Doesn’t reading feel like a creative process? When you read, isn’t it like you’re making something new in your head? As you browse the Web, going from link to link, isn’t that trail itself a creative object?
Those were the kinds of questions that got me interested in the Web in the first place, and in 2002, after running Atomic for a couple of years, I decided to explore the idea of reading as a creative experience.
Read on for another of the many origin stories of the Atomic Cinematic Universe :)
With my experience from building websites for Random House, Fodor’s Travel, Pearson, and other publishers, and inspiration from George Landow’s 1992 book Hypertext (https://archive.org/details/hypertextconverg0000land), I got to work.
What could a creative reading experience look like? How would you capture it? In the new world of the Web, how could my reading connect to your reading?
The first thing I needed was something to read. I reached for text that was public domain and had already been used as a kind of source code in people’s brains and on the stage for centuries: Shakespeare’s 37 plays.
I liked that Shakespeare’s plays are highly structured data: 5 acts, divided into scenes, divided into characters’ speeches, stage directions, asides, and more. This appealed to me as a programmer but also presented an interesting challenge: all of the available public domain sources represented the content of the plays as plain text, either literal text files or PDFs. So, part of the project was to build tools to convert the text into a structured database. I did that in Java with the help of JPedal, and called my library JavAtom. That experience became the foundation of many projects to come for clients, including the first-ever publisher-owned search-inside-the-book system, Random House’s Insight.
Back to 2002: The reason I wanted the plays broken down "atomically" (!) was so that a person could chart a course through the plays at a word and passage level, stringing the bits of text together in a way that they wanted. Once I had the text parsed, I designed a database schema, implemented it in Postgres to hold it all, and automated the process of populating the database from the files.
With my new Shakespeare database ready, I could build the interface. I had my own custom Atomic tag library for JSPs ready to roll (this also became very useful later for every site I built in the next three years). The tags were able to pull from the database and reassemble all the tiny pieces of the text into web pages, no coding required.

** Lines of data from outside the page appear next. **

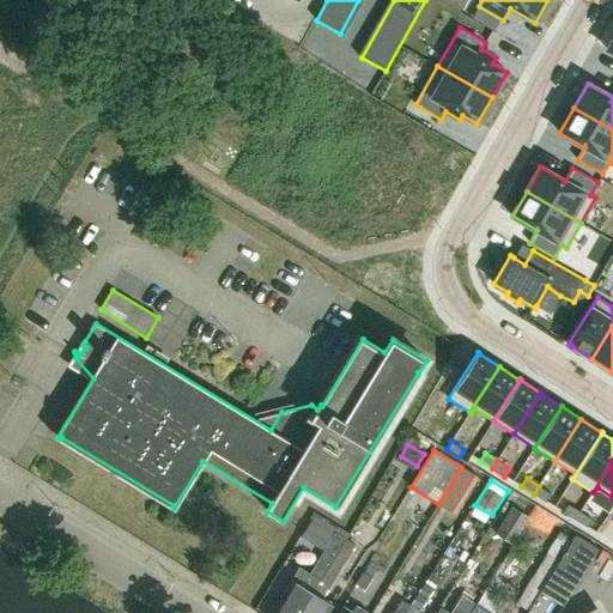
[(539,486),(534,495),(546,502),(551,493),(539,486)]
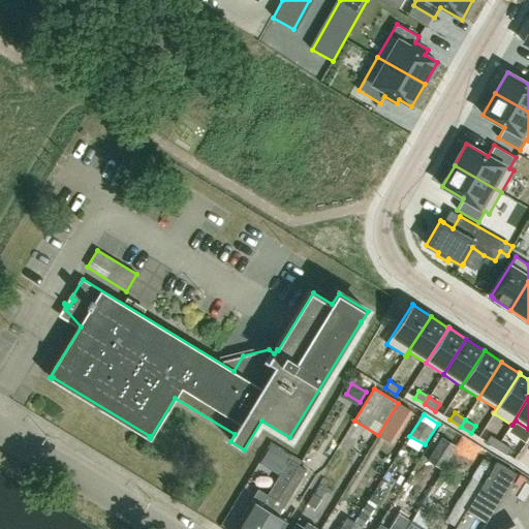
[(496,448),(501,441),(490,435),(486,442),(496,448)]
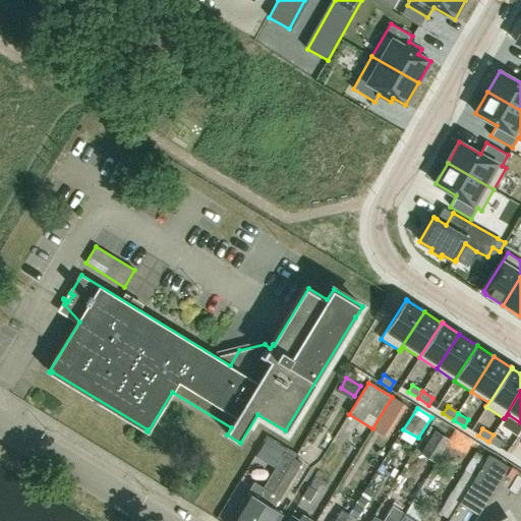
[(436,431),(425,448),(438,455),(448,439),(436,431)]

That meant I could build any interface, but what? This moment in software development is something I talk about with our partners: the hardest part of development is knowing what to build; how to build it is relatively pretty easy, and that's where Atomic comes in. In this case, it was all Atomic, including the hard part, but I had some thoughts.

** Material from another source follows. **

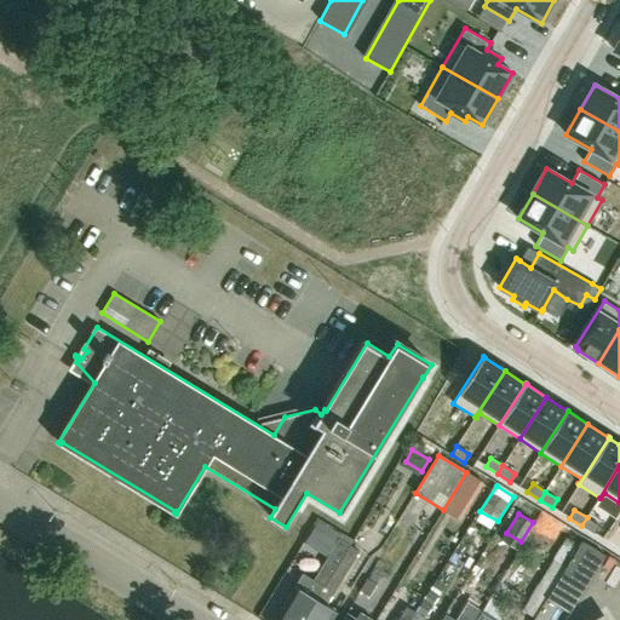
[(600,526),(587,517),(581,526),(595,533),(600,526)]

First, whatever this product became, I wanted it to be simple. I wanted my parents and my 15 year old brother to be able to use it to make something, even if they didn’t care about Shakespeare at all. That established my user focus – something that has always been extremely important at Atomic, kind of a 25 year obsession.
Second, I wanted people to create entirely from the raw material of the original source text. Third, I wanted the individual creations of all the users to stand on their own and to fit together into an interesting whole.

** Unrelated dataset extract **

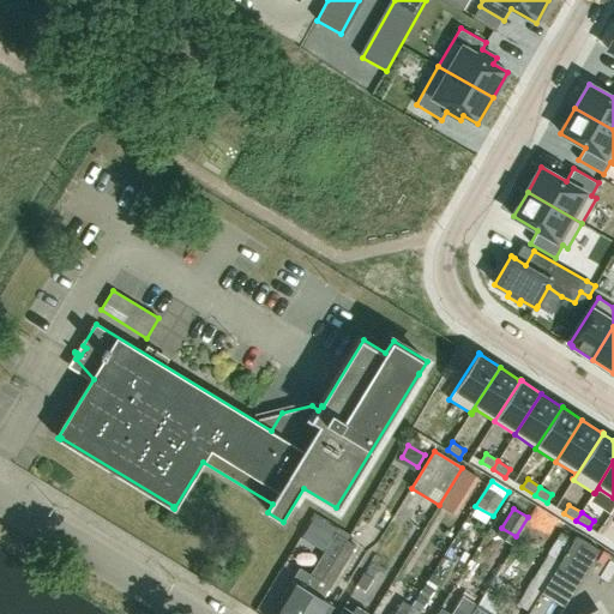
[(530,513),(515,540),(527,548),(543,521),(530,513)]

With those design constraints, and some help from a talented designer who was willing to donate her time (and whom I married a year later, not only for her web design skills), I built Atomic Shakespeare.
I launched it and was pretty happy with it. I tested with some friends and family. They were maybe puzzled but I noticed they kept using it.
I emailed a bunch of newspapers, and one day the New York Times called me up and it was Pamela Licalzi O’Connell on the phone, who wrote the weekly Thursday “Online Diary” column in the paper, the actual literal New York Times physical newspaper! Holy smokes! Atomic Shakespeare was written up in the New York Times (https://www.nytimes.com/2003/07/31/technology/online-diary.html), which felt like being an actual rock star. After that, newspapers all over the world picked it up.
This year, I decided to see if I could make the antique 20-year-old code run again, and sure enough, it did -- even the applets!
So, for everyone interested in the kind of weird internet hypertext theory stuff that was happening right after the dot-com bubble burst, I give you Atomic Shakespeare: the author’s text is raw material; use it to build something new.
Blog posts are still to come on how and why I got it working again 20 years later, and also the project that came right after: Word, a search engine for scripture.